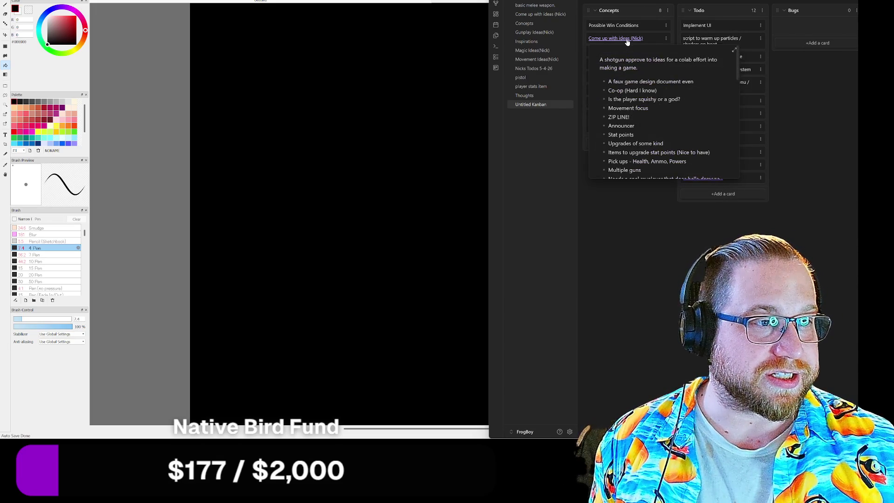
pyautogui.press('super+Down')
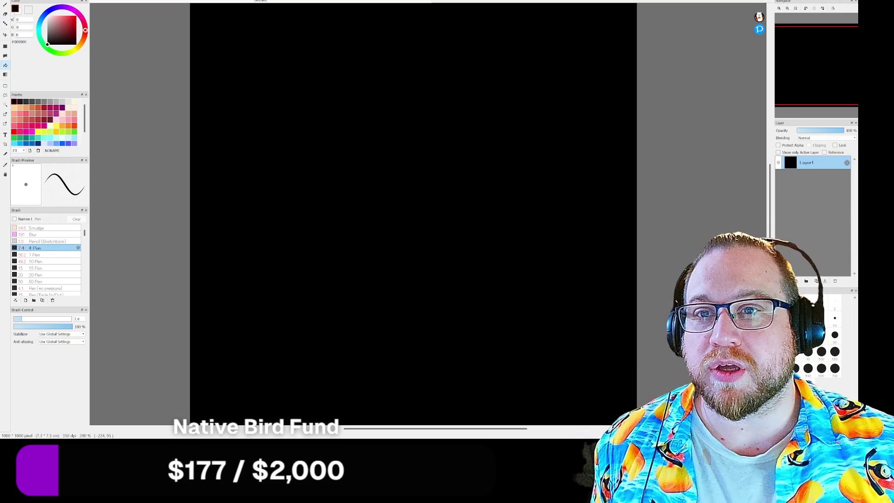
# Step: Make white the drawing colour and add an empty Layer2 above the black Layer1
pyautogui.press('x')
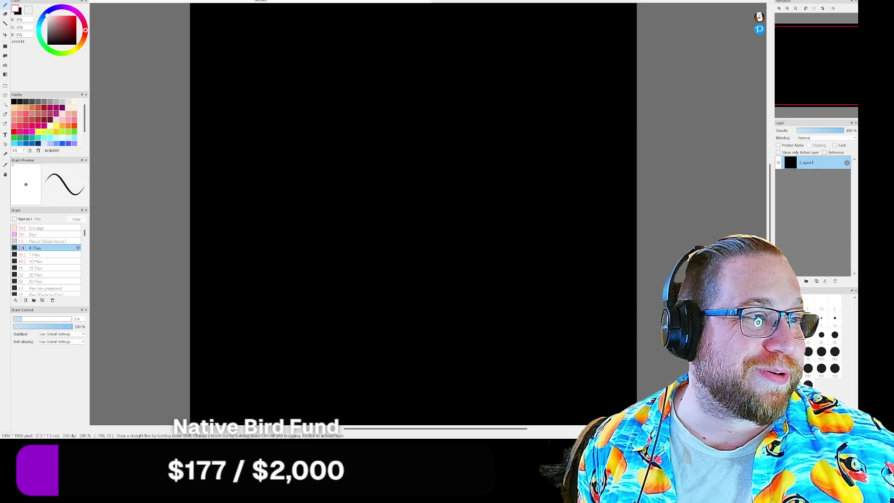
pyautogui.press('ctrl+shift+n')
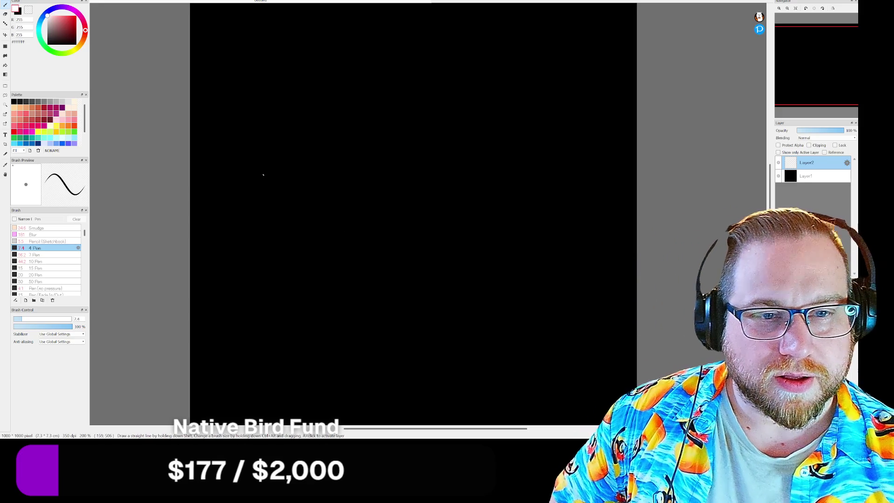
# Step: Sketch a rough white box on Layer2 and move it toward the canvas centre
pyautogui.moveTo(344, 131)
pyautogui.mouseDown()
pyautogui.moveTo(338, 216)
pyautogui.moveTo(428, 188)
pyautogui.mouseUp()
pyautogui.moveTo(424, 129)
pyautogui.mouseDown()
pyautogui.moveTo(355, 125)
pyautogui.moveTo(372, 136)
pyautogui.mouseUp()
pyautogui.moveTo(361, 127); pyautogui.dragTo(385, 134)
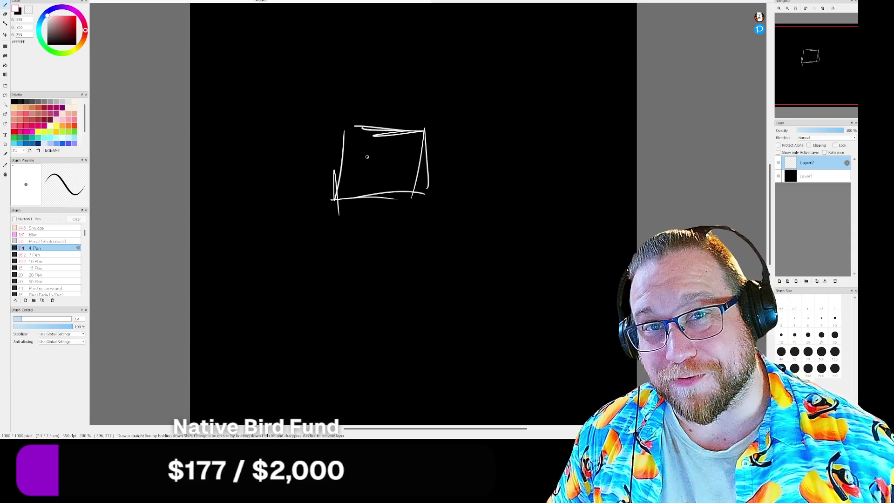
pyautogui.press('ctrl')
pyautogui.moveTo(389, 177)
pyautogui.mouseDown()
pyautogui.moveTo(433, 195)
pyautogui.moveTo(419, 199)
pyautogui.mouseUp()
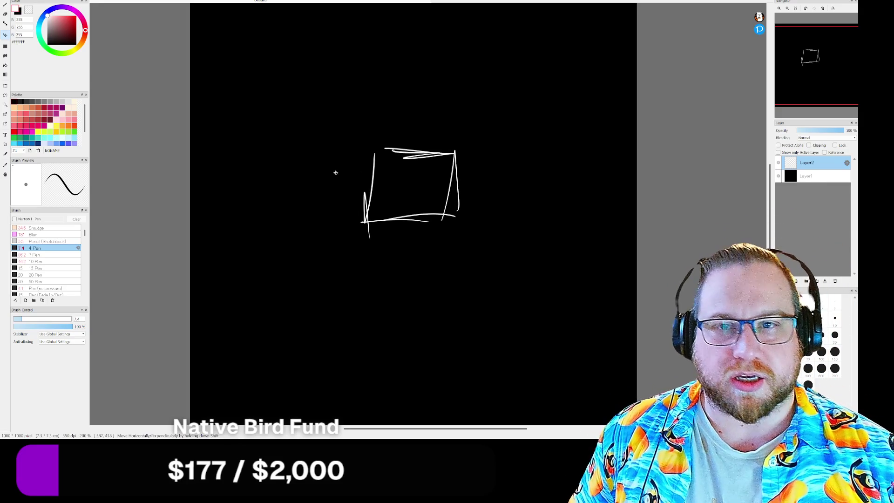
pyautogui.moveTo(370, 180)
pyautogui.mouseDown()
pyautogui.moveTo(349, 159)
pyautogui.moveTo(409, 200)
pyautogui.moveTo(411, 142)
pyautogui.mouseUp()
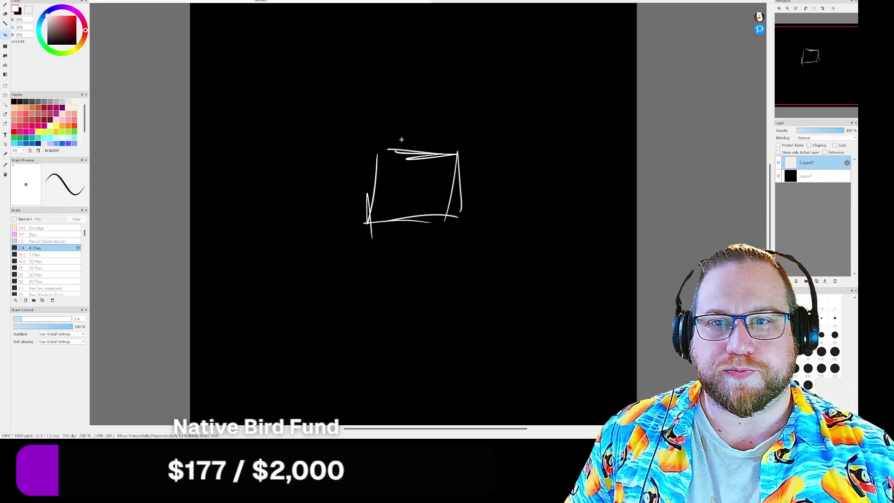
# Step: Draw an A inside the box, thicken its outline, and add a new Layer3
pyautogui.press('b')
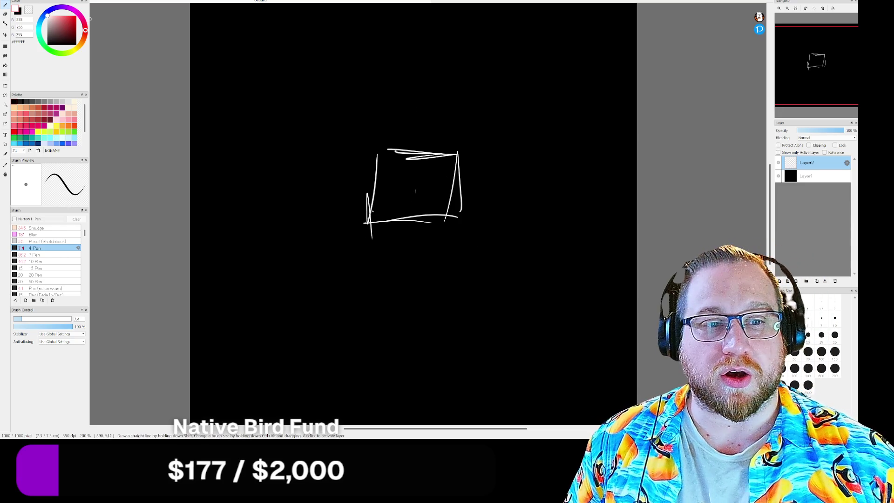
pyautogui.moveTo(407, 190)
pyautogui.mouseDown()
pyautogui.moveTo(407, 177)
pyautogui.moveTo(419, 192)
pyautogui.moveTo(418, 176)
pyautogui.moveTo(409, 187)
pyautogui.mouseUp()
pyautogui.moveTo(408, 186); pyautogui.dragTo(419, 184)
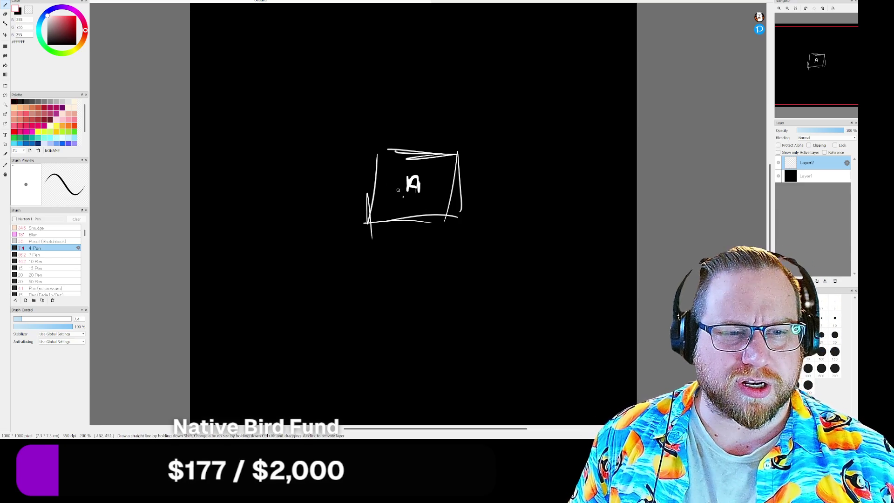
pyautogui.moveTo(406, 190)
pyautogui.mouseDown()
pyautogui.moveTo(414, 173)
pyautogui.moveTo(418, 189)
pyautogui.mouseUp()
pyautogui.moveTo(378, 151); pyautogui.dragTo(378, 153)
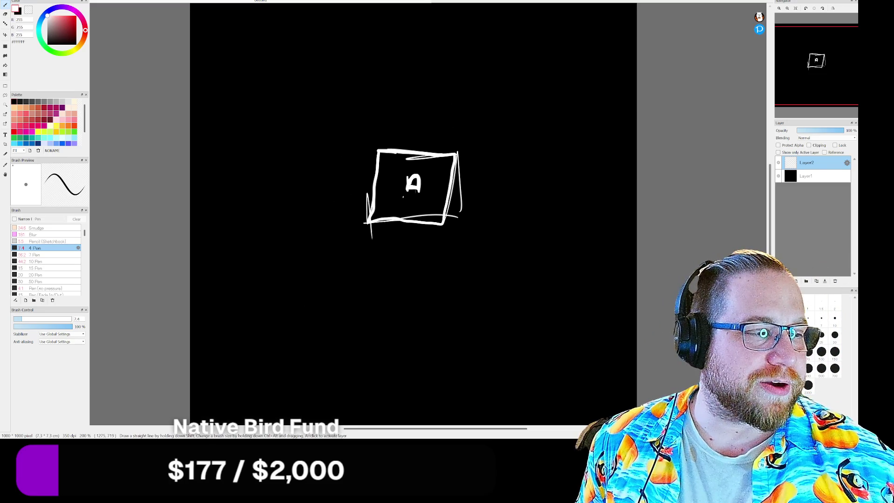
pyautogui.click(787, 281)
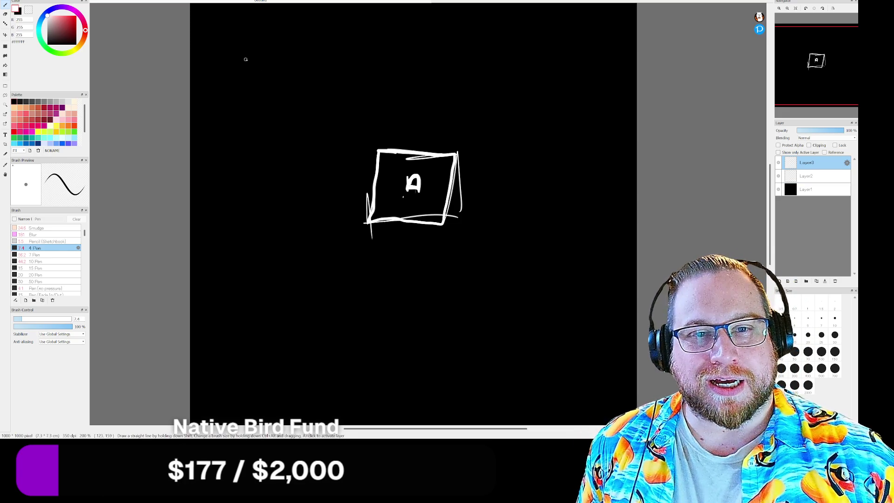
# Step: Write Shop at the upper left, then erase the box's A and write Town Bell in it
pyautogui.moveTo(252, 39)
pyautogui.mouseDown()
pyautogui.moveTo(236, 37)
pyautogui.moveTo(238, 56)
pyautogui.moveTo(278, 64)
pyautogui.mouseUp()
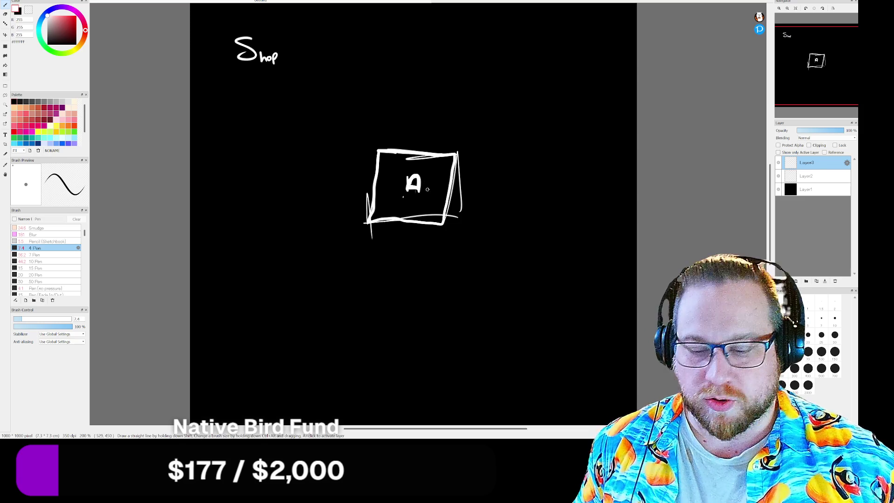
pyautogui.click(810, 176)
pyautogui.click(5, 14)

◆ ◆ ◆ ◆ ◆ ◆ ◆

* **Task details**
Once you reach the line containing "pyautogui.moveTo(418, 176)", print it and every line after it exactly, through the end of the entries, without any pictures.

* **Finished task**
pyautogui.moveTo(418, 176)
pyautogui.moveTo(409, 187)
pyautogui.mouseUp()
pyautogui.moveTo(408, 186); pyautogui.dragTo(419, 184)
pyautogui.moveTo(406, 190)
pyautogui.mouseDown()
pyautogui.moveTo(414, 173)
pyautogui.moveTo(418, 189)
pyautogui.mouseUp()
pyautogui.moveTo(378, 151); pyautogui.dragTo(378, 153)
pyautogui.click(787, 281)
# Step: Write Shop at the upper left, then erase the box's A and write Town Bell in it
pyautogui.moveTo(252, 39)
pyautogui.mouseDown()
pyautogui.moveTo(236, 37)
pyautogui.moveTo(238, 56)
pyautogui.moveTo(278, 64)
pyautogui.mouseUp()
pyautogui.click(810, 176)
pyautogui.click(5, 14)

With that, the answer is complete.